J1のC大阪に残らずにJ2の千葉への復帰を決めたことを「サッカー選手としては変な決断をした」と表現する。だからこそ「一緒に乗り越えてくれた家族に本当にありがとうって言いたい」と特別な思いに昇華し、昇格決定の瞬間に涙がこぼれた。
自らの決断を信じたこの1年、チームに漂う空気を「危機感」と称した。
「危機感が強いチームでした。なぜ僕たちは勝ててきたのかというと、圧倒的な強さではなく、そういうものを感じてきたからだと思うんです」
自信が過信にならなかった。それがチームの結び付きを強めていく。
「危機感はものすごく感じていて、でも、みんなでまとまって、一体感を持ってできたことが大きかった」
自動昇格は逃すことになったが、J1昇格プレーオフではRB大宮アルディージャ戦は0-3からド派手な4-3の逆転勝利を収め、この徳島戦は1-0で確実に逃げ切った。この2試合だけでも、チームの力量の広さを物語っている。

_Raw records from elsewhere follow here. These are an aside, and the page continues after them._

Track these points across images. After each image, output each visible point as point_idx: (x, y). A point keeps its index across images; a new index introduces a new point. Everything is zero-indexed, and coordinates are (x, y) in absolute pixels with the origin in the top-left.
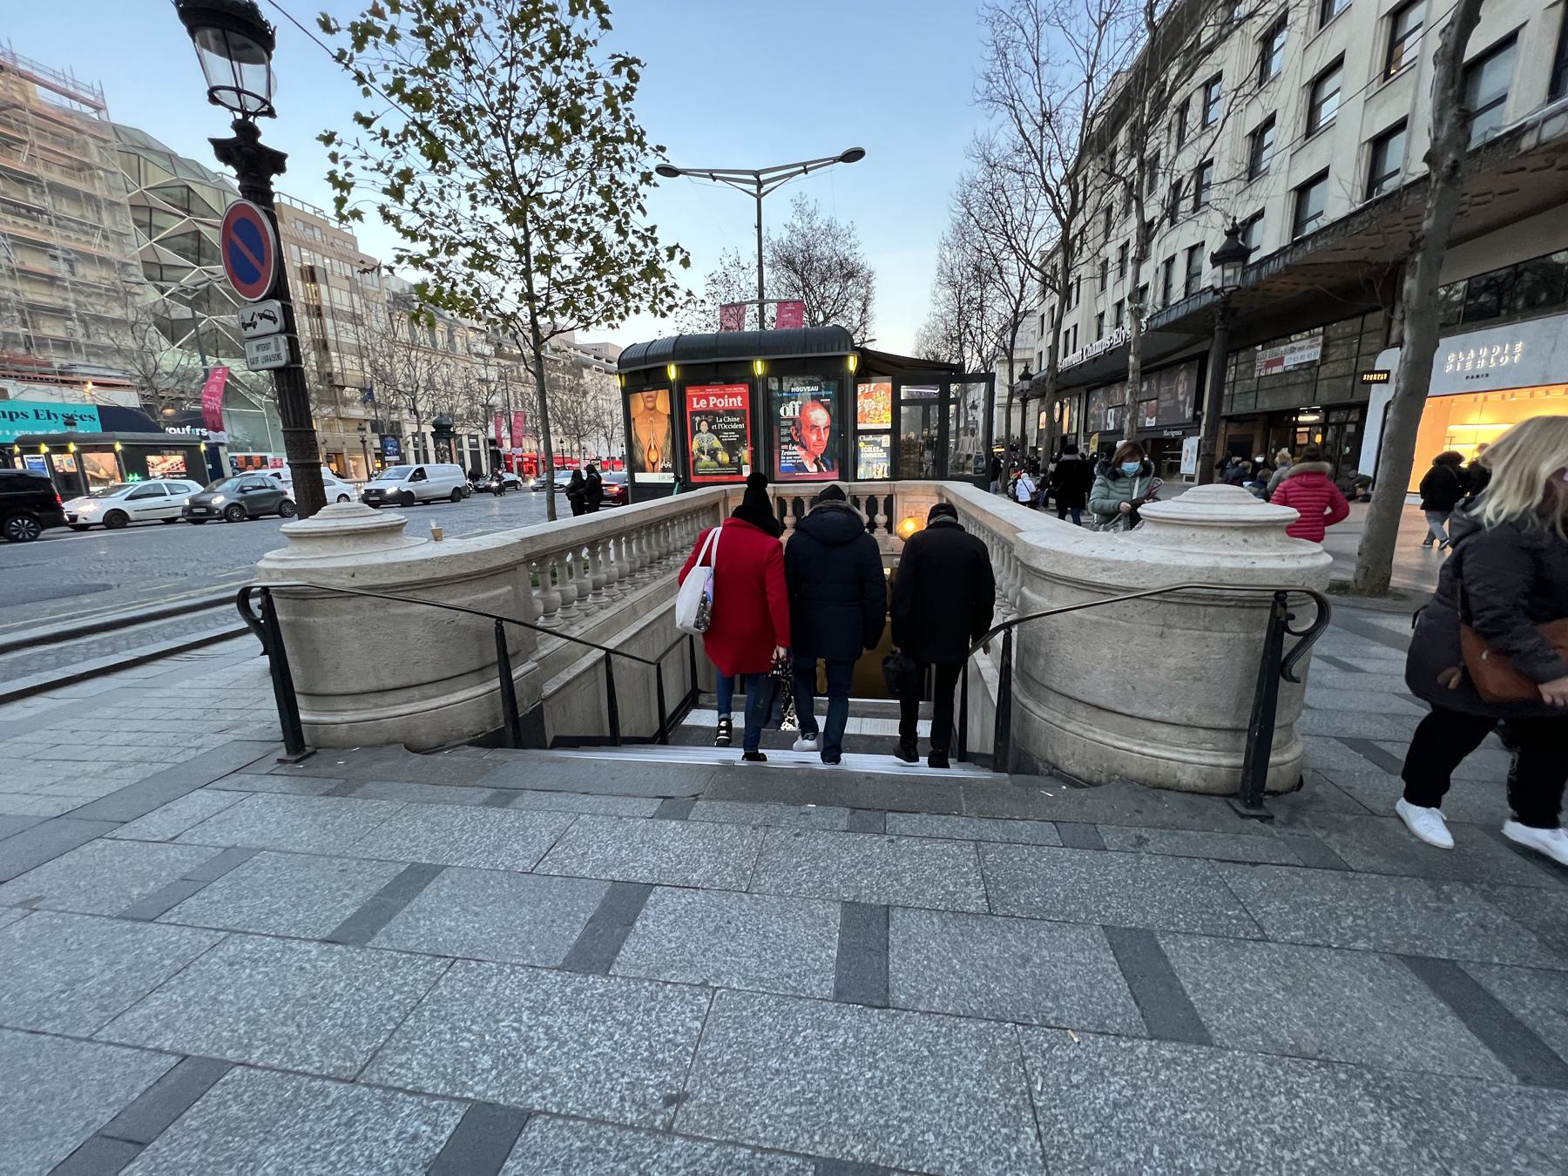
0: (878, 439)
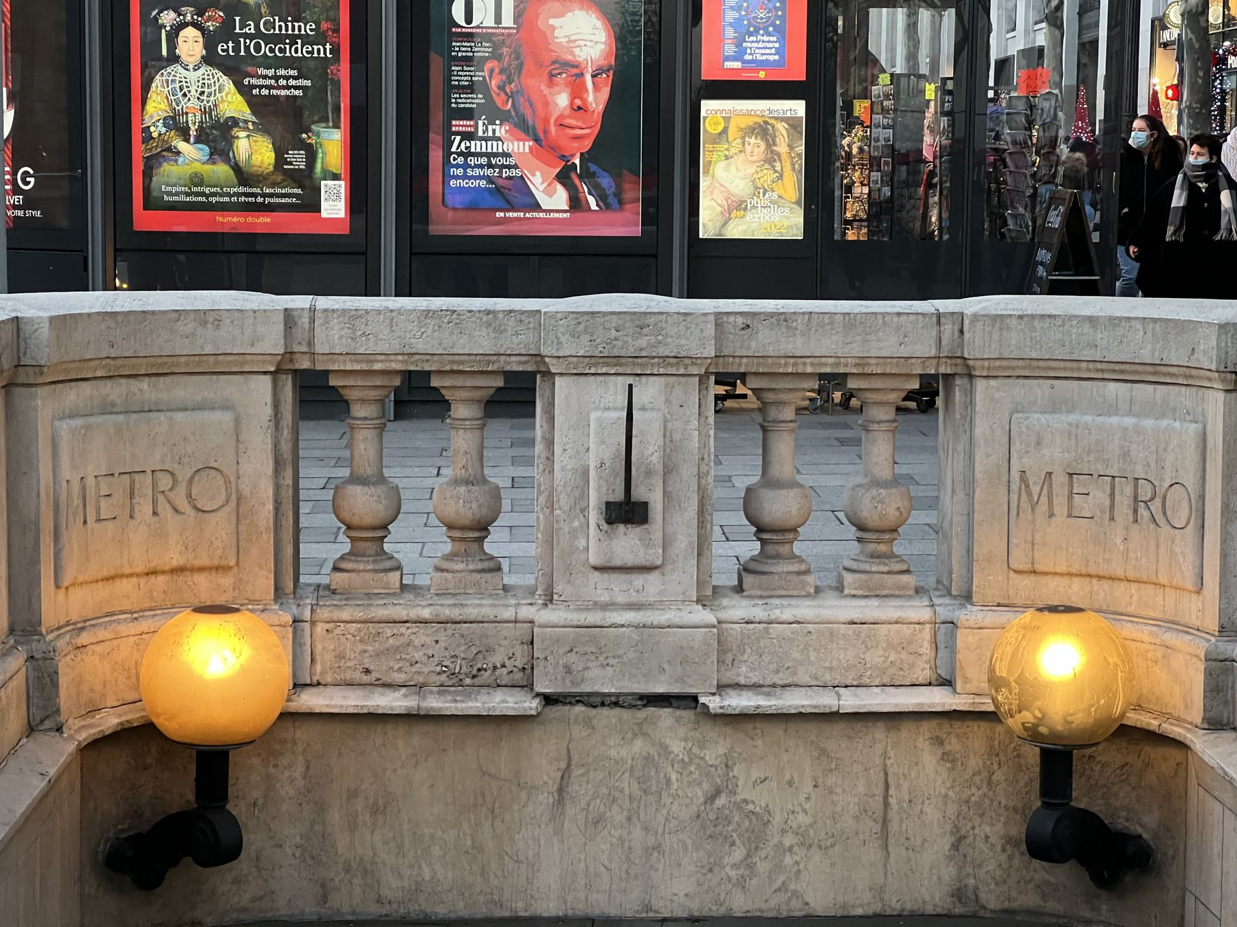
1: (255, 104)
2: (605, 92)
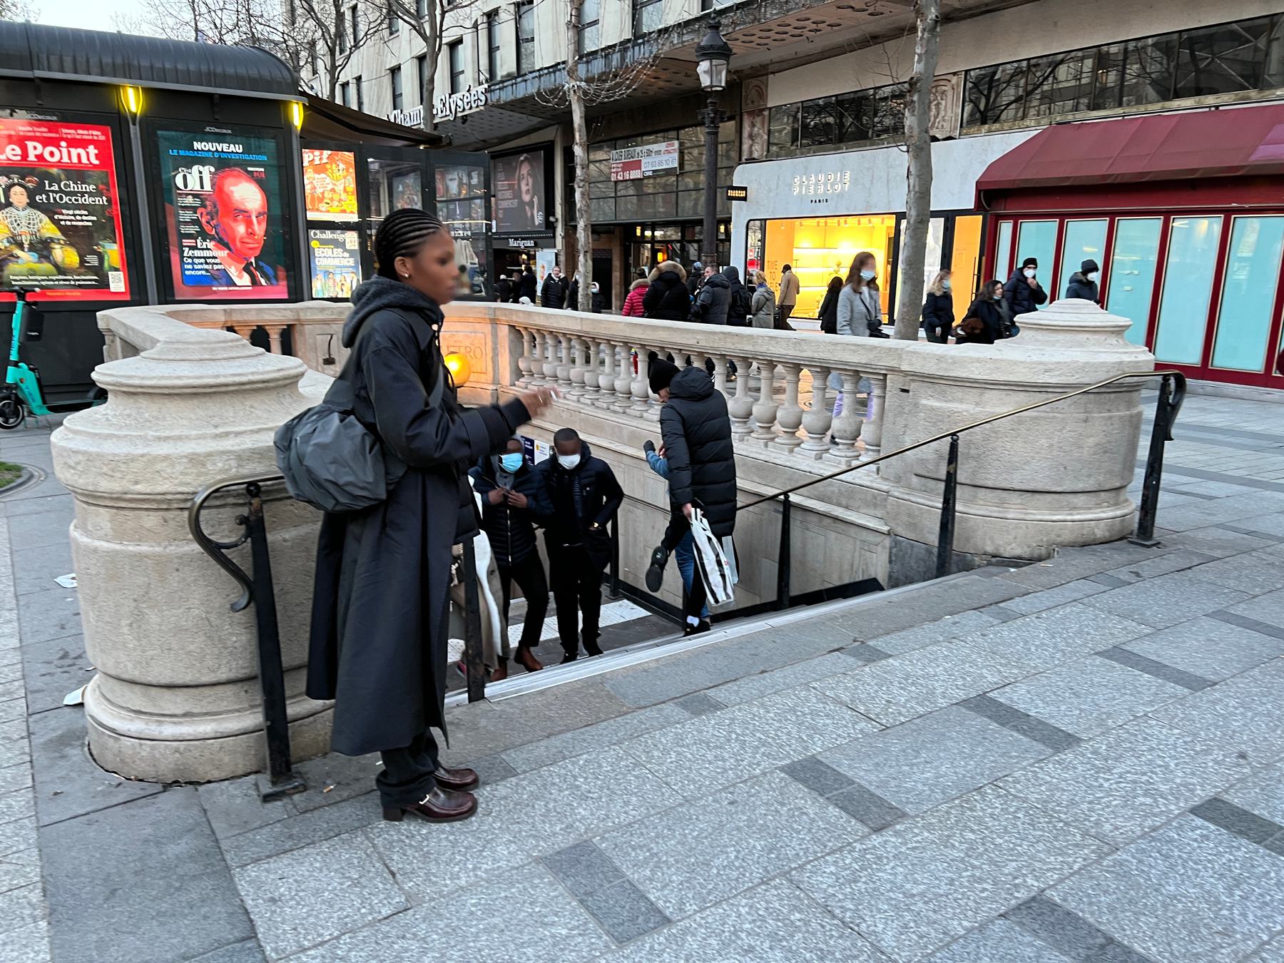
0: (338, 235)
1: (64, 230)
2: (264, 225)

さて、17年ぶりにJ1昇格を果たした「2025年のジェフユナイテッド千葉」とは、鳥海から見てどういうチームだったのだろう。
「犠牲心を持ってみんながプレーできるし、トレーニングを真面目にみんながこなしていると思います」
真面目なチームの中心で、真面目な鳥海が確かな存在感を放ち、真面目にJ1復帰の約束を果たして、そして涙した。